The court’s recent decisions go wider and deeper even than obedience to the Framers. Justice Clarence Thomas cited Dred Scott, one of the court’s most infamous decisions, in both Bruen, to support the individual right to carry arms, and Dobbs, to compare deaths from abortion with the sacrifice in blood that secured the Union during the Civil War. And by digging back to 17th-century England, the majority in Dobbs seemed to want to in some respects turn back the clock not to the 1960s, as some critics charge, but to the 1660s. This is not just history without nuance. It comes close to being history without a moral compass and certainly without compassion.
As the court goes into recess and the country celebrates the Fourth, we have a good moment to stop and think about the costs of history along with the pride that comes from tradition. History can be used positively, to ground a civic religion in shared values within an expanding circle of rights and liberties. Or it can be abused negatively, not only to halt progress but to roll it back restrictively and ultimately destructively.
Thomas has already hinted that he doesn’t want to stop with Roe. If he gets his way, Griswold, Eisenstadt, Lawrence and Obergefell and hence rights to contraception, sex between consenting adults and same-sex marriage will all be in question for not being “deeply rooted in the nation’s history and tradition.”
It’s common to call the current majority on the court conservative, as if they see themselves as the guardians of an accumulating tradition. Yet they’re better described as radicals, in the literal sense of that term: activists committed to eradicating whatever they dislike about contemporary mores. They call their targets not “deeply rooted” even though they are the ones who are digging them up.

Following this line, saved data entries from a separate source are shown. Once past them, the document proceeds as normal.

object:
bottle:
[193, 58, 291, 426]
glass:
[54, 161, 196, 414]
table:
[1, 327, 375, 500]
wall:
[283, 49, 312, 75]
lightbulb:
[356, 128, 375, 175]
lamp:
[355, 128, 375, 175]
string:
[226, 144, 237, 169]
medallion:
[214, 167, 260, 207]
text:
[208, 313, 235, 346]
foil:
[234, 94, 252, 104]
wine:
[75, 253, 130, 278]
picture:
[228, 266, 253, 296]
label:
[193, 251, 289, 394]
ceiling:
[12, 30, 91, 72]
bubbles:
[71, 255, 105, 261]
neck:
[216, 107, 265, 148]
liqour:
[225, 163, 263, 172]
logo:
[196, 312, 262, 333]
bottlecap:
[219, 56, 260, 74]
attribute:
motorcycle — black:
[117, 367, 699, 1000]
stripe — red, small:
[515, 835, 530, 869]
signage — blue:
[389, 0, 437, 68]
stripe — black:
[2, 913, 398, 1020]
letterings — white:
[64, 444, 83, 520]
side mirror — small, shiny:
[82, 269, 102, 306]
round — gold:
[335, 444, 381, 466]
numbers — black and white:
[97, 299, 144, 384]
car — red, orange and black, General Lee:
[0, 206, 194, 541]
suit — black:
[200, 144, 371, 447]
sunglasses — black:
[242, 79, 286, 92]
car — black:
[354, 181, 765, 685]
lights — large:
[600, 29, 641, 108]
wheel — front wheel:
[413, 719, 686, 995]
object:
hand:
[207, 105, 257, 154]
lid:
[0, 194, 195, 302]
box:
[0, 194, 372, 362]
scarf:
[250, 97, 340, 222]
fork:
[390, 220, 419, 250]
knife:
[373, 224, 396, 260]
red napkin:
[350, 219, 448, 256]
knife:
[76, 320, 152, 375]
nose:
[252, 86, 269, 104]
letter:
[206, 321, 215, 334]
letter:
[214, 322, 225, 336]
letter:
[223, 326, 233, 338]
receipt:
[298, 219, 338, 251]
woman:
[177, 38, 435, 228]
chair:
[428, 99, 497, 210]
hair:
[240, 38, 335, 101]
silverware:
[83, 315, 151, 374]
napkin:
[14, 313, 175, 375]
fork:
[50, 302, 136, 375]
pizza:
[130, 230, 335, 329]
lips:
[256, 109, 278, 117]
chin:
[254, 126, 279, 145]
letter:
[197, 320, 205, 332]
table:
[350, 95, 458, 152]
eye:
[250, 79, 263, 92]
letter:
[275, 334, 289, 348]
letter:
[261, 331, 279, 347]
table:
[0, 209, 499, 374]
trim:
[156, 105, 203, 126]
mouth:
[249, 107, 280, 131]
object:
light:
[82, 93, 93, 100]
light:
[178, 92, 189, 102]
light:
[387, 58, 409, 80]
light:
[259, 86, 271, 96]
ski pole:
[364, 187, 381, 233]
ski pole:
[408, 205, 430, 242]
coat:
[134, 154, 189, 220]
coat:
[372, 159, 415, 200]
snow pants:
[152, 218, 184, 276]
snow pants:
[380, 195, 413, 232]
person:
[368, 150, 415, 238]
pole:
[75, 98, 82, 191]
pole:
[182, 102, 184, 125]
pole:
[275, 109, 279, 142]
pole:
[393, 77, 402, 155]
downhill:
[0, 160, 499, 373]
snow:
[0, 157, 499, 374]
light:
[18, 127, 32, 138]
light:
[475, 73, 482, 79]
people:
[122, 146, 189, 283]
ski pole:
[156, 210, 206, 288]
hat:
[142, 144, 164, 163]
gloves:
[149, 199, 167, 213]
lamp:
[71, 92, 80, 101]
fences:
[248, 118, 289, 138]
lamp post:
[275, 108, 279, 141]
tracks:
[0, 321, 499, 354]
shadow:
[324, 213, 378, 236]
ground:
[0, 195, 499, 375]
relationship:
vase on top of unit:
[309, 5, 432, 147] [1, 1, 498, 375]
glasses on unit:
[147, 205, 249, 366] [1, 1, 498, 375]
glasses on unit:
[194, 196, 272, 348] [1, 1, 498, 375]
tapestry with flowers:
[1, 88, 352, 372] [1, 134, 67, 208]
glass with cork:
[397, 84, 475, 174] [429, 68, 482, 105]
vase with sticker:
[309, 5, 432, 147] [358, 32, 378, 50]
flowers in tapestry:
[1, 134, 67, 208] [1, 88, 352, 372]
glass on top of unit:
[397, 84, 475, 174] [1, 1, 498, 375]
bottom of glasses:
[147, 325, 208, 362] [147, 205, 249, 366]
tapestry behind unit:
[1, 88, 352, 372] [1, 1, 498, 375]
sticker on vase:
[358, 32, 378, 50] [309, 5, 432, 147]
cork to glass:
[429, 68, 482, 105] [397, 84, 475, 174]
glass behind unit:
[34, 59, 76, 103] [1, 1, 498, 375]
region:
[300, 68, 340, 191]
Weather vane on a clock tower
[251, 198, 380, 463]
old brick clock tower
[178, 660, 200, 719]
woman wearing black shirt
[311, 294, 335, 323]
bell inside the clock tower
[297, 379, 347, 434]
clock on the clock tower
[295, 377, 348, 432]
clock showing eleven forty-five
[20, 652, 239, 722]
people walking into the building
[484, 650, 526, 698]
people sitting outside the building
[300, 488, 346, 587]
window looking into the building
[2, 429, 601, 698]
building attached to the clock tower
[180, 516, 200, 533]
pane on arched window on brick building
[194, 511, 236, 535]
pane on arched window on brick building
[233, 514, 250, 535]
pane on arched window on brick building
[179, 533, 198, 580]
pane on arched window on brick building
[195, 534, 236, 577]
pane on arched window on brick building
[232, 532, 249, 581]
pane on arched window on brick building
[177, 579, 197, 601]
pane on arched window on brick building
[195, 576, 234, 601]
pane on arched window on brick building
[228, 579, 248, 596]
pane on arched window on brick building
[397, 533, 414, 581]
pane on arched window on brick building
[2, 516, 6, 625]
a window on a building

A little history can be a dangerous thing, especially when wielded as a weapon rather than a tool. In light of the court’s alarming decisions and its subversion of precedent as settled law, maybe now is the time to put a health warning on history. Used properly, with attention to context and complexity, the past forms an essential resource to chart paths towards the future. Abused for partisan purposes, it can do far more harm than good.
Caution: Distorted Historical Reasoning May Be Hazardous to Your Health — and to the health of millions of potential gun victims, women and all the inhabitants of our threatened planet.
Armitage is a history professor at Harvard University and the author of “The Declaration of Independence: A Global History.”